- [What this task involves]: Return each line below that contains the string "middle". Case counts.

- [Material to process]:
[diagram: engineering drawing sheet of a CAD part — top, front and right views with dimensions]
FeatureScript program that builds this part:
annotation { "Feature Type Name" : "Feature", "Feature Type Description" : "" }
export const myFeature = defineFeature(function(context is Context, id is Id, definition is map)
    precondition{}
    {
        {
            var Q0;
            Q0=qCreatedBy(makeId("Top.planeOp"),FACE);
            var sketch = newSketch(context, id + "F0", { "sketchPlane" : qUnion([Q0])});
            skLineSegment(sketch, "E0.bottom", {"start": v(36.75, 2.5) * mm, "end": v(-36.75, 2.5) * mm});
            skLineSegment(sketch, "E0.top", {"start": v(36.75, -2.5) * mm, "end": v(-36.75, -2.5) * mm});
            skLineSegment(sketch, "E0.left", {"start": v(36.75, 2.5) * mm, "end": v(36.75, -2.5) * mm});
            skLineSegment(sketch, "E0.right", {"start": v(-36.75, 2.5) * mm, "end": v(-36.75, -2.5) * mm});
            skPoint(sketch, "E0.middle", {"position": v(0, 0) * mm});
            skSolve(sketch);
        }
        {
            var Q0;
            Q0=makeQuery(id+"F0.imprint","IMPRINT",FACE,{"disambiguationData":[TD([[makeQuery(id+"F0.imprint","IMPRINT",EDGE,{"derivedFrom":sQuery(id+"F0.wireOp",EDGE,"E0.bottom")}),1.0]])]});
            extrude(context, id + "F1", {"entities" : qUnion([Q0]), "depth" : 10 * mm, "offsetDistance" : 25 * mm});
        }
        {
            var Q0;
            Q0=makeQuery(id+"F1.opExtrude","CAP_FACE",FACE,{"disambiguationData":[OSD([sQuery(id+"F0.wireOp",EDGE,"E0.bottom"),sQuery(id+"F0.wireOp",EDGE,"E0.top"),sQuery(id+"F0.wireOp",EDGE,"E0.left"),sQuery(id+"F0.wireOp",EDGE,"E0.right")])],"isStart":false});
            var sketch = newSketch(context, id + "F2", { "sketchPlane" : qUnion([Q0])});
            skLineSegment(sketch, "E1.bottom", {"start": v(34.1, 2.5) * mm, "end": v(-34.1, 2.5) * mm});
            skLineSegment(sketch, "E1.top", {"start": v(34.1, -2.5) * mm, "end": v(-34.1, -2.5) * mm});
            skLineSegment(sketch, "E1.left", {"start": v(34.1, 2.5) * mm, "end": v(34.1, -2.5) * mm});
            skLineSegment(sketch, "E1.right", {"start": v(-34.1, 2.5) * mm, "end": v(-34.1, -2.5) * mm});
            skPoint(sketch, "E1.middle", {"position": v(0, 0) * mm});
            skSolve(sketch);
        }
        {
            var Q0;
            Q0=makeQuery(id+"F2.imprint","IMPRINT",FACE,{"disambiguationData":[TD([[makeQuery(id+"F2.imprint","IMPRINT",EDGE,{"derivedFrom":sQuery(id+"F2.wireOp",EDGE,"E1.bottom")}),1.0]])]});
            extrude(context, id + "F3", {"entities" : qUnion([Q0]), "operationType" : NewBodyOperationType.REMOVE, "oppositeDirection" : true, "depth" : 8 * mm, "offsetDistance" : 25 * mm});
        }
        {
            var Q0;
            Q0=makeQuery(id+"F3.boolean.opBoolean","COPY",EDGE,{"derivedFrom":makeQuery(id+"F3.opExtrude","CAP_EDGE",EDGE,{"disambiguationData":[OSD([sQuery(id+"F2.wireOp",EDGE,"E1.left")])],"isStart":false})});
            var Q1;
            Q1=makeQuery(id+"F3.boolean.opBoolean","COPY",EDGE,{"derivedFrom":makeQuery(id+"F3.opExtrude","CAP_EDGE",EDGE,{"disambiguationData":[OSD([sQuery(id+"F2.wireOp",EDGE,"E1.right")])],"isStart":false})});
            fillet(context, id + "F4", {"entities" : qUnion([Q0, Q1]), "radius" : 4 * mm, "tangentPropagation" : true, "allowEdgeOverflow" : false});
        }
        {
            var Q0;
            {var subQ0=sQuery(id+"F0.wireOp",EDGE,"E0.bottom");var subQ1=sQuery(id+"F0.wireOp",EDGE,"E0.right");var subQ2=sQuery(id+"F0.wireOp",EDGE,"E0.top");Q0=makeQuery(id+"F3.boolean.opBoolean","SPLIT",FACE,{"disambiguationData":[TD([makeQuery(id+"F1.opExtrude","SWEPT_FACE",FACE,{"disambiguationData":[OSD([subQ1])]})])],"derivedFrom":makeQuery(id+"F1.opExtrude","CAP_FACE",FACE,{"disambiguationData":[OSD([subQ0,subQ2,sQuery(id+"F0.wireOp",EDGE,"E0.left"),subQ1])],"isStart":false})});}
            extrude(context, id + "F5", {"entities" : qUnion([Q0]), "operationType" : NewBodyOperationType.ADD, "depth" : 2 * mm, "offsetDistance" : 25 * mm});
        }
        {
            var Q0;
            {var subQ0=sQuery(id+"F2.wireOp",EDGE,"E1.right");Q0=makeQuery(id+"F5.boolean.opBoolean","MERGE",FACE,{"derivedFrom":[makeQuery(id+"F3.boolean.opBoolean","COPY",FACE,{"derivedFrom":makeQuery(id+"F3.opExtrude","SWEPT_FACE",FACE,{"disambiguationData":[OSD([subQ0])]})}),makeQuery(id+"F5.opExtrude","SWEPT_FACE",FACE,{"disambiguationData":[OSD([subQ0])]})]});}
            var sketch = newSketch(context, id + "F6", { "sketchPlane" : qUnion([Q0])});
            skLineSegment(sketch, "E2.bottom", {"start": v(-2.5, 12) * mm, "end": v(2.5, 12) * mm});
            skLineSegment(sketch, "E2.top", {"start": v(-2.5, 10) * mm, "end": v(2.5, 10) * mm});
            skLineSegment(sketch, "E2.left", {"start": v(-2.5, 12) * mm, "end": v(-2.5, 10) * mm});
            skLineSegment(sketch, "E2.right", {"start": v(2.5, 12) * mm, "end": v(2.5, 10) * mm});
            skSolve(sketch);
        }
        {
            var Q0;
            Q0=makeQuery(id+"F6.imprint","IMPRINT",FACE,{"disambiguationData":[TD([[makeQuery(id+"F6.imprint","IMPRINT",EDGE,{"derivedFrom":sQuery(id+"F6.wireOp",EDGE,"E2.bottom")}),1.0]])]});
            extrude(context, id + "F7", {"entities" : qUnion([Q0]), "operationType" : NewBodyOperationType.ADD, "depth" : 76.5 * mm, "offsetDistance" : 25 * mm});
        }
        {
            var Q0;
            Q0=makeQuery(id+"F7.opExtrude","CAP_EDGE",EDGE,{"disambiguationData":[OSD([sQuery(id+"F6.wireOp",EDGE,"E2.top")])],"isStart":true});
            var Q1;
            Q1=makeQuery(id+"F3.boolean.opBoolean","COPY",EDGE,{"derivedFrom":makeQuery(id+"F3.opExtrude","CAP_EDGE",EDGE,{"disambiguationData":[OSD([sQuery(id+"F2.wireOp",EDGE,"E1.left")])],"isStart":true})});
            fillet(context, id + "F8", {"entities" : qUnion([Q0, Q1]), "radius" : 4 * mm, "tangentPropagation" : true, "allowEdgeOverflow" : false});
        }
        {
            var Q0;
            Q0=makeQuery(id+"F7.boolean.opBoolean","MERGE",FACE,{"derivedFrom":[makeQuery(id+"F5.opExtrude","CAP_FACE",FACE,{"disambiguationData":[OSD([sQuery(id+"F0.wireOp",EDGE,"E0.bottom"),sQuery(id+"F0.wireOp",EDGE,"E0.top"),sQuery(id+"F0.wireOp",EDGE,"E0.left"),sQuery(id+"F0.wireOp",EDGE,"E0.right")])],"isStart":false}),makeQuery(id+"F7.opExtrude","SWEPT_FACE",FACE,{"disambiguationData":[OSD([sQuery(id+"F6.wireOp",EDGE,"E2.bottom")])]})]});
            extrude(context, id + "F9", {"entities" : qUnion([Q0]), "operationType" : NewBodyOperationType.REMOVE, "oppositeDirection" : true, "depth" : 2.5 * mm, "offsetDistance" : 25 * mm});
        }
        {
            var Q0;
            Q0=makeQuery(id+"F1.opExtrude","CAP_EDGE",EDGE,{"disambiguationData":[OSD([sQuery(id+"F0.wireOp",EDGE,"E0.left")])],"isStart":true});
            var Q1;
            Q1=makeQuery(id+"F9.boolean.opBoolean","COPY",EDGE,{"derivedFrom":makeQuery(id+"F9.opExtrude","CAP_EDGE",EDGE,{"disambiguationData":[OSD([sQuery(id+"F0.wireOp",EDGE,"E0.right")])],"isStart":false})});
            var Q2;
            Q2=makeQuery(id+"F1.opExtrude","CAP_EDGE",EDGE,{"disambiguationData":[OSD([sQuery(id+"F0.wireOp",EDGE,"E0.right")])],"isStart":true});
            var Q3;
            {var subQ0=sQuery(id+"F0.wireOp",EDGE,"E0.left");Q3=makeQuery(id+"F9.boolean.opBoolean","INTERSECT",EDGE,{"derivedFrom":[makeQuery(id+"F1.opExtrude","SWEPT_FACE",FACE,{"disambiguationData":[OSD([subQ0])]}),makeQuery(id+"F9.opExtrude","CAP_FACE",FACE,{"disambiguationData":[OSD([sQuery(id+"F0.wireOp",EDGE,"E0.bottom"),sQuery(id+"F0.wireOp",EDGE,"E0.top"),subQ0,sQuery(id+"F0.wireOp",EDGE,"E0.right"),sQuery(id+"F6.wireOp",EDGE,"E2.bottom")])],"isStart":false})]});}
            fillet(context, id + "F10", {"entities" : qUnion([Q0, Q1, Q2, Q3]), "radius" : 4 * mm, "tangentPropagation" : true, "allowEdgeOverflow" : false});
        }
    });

- [Solution to this problem]:
            skPoint(sketch, "E0.middle", {"position": v(0, 0) * mm});
            skPoint(sketch, "E1.middle", {"position": v(0, 0) * mm});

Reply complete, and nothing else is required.